Nicola Maguolo
Nicola Maguolo

Cara K.

 

        racconti

Cara K., comincio a scriverti nella pagina del 9 febbraio che cade più o meno nel periodo in cui abbiamo cominciato a frequentarci nella nostra vita precedente.

 

Per la data precisa, se sarà il caso, verrò a chiedere a te che con la tua agenda riesci a essere molto più precisa e puntuale del sottoscritto. Ti scrivo soprattutto per darti soddisfazione perché sei convinta che io sia uno scrittore e pur di darti ragione mi sono seduto al tavolo della tua cucina a battere sulla tastiera del computer.

Io a dire il vero sono “uno che scrive” allo stesso modo in cui tu sei “una a cui piace ascoltare e parlare” e altre persone hanno la passione di guardare il cielo di giorno o di notte, ma questi sono altri discorsi.

In fin dei conti è vero, io scrivo e tu guardi ma non capisci.
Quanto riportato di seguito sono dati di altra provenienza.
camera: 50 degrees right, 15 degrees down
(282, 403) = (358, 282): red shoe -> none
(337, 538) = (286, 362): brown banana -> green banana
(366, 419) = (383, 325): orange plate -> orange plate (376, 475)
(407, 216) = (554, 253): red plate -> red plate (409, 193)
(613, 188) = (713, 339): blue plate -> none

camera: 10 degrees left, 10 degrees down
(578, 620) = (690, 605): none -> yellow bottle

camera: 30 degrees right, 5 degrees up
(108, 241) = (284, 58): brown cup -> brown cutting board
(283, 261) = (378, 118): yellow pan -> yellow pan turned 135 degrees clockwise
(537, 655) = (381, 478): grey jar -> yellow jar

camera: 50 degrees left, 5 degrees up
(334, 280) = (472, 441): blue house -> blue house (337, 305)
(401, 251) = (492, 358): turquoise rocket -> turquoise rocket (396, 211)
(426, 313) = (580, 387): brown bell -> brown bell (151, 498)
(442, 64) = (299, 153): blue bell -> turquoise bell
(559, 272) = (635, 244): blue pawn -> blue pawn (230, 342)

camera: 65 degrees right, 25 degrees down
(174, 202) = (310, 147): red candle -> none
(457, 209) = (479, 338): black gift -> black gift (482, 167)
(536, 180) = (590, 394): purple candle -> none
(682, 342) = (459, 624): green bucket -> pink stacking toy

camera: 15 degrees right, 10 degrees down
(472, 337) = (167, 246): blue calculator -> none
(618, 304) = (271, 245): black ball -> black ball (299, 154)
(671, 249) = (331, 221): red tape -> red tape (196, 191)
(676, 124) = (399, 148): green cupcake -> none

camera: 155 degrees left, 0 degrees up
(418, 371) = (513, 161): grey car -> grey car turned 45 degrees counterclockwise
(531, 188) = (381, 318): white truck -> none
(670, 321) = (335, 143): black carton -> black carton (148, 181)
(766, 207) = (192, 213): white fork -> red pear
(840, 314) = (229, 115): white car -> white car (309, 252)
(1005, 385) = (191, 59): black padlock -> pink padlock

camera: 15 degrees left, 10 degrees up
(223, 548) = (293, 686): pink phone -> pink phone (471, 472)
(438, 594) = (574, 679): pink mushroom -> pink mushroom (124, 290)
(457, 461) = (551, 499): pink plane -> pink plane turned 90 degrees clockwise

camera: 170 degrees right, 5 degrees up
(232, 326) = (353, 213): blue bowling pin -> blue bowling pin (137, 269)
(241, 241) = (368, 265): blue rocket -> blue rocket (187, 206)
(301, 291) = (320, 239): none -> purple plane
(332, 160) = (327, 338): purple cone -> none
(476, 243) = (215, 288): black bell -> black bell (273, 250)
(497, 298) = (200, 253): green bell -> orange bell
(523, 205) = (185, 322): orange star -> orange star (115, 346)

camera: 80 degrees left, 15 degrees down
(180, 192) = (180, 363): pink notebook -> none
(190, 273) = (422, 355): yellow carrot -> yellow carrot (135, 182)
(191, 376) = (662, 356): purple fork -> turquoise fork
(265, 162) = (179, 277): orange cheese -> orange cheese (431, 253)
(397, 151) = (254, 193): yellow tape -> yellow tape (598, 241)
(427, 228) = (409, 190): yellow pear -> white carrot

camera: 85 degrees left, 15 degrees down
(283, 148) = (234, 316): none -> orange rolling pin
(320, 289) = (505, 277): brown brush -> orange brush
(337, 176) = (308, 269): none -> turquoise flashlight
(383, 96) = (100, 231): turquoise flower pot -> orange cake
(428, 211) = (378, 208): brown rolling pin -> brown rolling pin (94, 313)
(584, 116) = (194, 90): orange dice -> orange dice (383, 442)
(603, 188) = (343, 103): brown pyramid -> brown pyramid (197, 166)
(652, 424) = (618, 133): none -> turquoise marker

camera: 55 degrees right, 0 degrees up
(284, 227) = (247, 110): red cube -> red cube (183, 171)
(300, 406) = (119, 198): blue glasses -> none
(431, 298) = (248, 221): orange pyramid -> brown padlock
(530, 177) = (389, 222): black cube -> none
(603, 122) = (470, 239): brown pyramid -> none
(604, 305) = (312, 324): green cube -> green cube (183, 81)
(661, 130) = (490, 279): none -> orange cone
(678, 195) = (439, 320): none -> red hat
Non riesci a spiegarti come questa mattina in cui si festeggia la Liberazione -che tu sei uscita presto per andare a preparare i tavoli per la grigliata organizzata dalla sezione D.S. di Casale e mi hai lasciato il volantino con le istruzioni per arrivare in “Restera”- rientrando tu abbia trovato proprio me seduto al tavolo della cucina e cosa ci faccia all’improvviso qui nella tua vita.

 

Ad essere sincero ci sono alcune cose che anch’io non capisco. Non capisco se sono io quel bel ragazzo in piazza a Marrakech, sfuocato dalla tua autofocus, in piedi con la folla dietro: la folla e il rumore di centomila voci incomprensibili che ti inseguono, il fumo, il the alla menta che adesso avrei voglia di bere in uno di quei bicchieri di vetro colorato che non ho portato a casa come souvenir. Loro, il the, il bicchiere, la menta, la sedia di ferro del “Restaurant Patisserie Glacier Sandwich” e il sole che passa tra le nuvole più in là, i turisti sopra le terrazze.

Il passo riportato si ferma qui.